Selon le Commissariat aux langues officielles du Canada, l’offre active « comprend un accueil bilingue, comme “Bonjour ! Hello !” ainsi que des repères visuels, comme des enseignes, qui renforcent cette invitation ». À mon avis, l’accueil verbal bilingue est plus important encore que les affiches, puisqu’il sert de rappel évident à la personne qui reçoit le service qu’elle peut choisir la langue de son choix. Bien que je sois généralement à l’aise de parler en public, je ressens toujours un certain malaise, voire une incertitude, quand je dois changer de langue lors d’une conversation avec un.e employé.e, et ce même dans une institution bilingue. La personne va-t-elle me comprendre si je me mets à parler en français ? Est-ce que ce service est effectivement offert dans les deux langues ? Vais-je avoir l’air d’une « Karen » si je demande à être servie en français ?
L’offre active indique aux client.e.s qu’ils.elles ont le droit d’être servi.e.s dans la langue de leur choix et enlève ainsi la pression de changer de langue de conversation. C’est ce qui fait, selon moi, un meilleur service à la clientèle.
Plusieurs étudiant.e.e canadien.ne.s ayant grandi en milieu francophone minoritaire sont habitué.e.s à ce que la langue de l’espace public soit l’anglais : il est important de ne pas oublier que nous avons le droit d’être servi.e.s en français. Il faut également se rappeler que ce ne sont pas tou.te.s les étudiant.e.s francophones qui peuvent parler anglais. Une offre active permettrait de rendre ces étudiant.e.s à l’aise et éliminerait l’inquiétude en lien avec la conversation.
J’entends effectivement de temps en temps des histoires d’immigrant.e.s ou d’étudiant.e.s internationaux.ales qui se sentent déboussolé.e.s en arrivant au Canada. Alors qu’on leur avait promis un pays bilingue, ces personnes ne peuvent obtenir les services dont elles ont besoin en raison de cette barrière linguistique. L’U d’O devrait viser à faire de l’offre active une pratique courante et uniforme sur le campus. C’est la moindre des choses.

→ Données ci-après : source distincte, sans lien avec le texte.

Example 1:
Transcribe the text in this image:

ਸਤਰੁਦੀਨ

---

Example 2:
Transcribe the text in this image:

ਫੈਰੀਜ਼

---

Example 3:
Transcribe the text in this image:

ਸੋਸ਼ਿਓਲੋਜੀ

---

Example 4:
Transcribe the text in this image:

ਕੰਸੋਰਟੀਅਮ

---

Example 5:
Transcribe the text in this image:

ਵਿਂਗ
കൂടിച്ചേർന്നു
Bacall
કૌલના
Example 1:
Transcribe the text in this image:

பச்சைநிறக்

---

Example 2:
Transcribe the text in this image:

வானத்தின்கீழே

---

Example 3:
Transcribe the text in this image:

Je repense à ce 25 septembre, lors duquel j’ai eu beaucoup de plaisir à participer aux activités organisées pour célébrer les Franco-Ontarien.ne.s, mais également lors duquel je me suis fait offrir un service uniquement en anglais sur le campus. Je trouve cette situation un peu absurde, et je tiens donc à souligner que l’offre active est un moyen idéal de faire vivre la francophonie au quotidien à l’U d’O. En s’assurant que le personnel signale aux francophones qu’ils.elles peuvent être servi.e.s en français à l’Université, cela va, espérons-le, multiplier le nombre de conversations en français sur notre campus, rendre la francophonie plus visible et contribuer à remplir les objectifs du Règlement sur le bilinguisme.
En attendant, je continuerai à réclamer mes services en français. Je souhaite encore que l’on reçoive une vraie offre active en cadeau pour le 25 septembre prochain, comme un enfant qui souhaite voir plein de jouets sous le sapin le 25 décembre.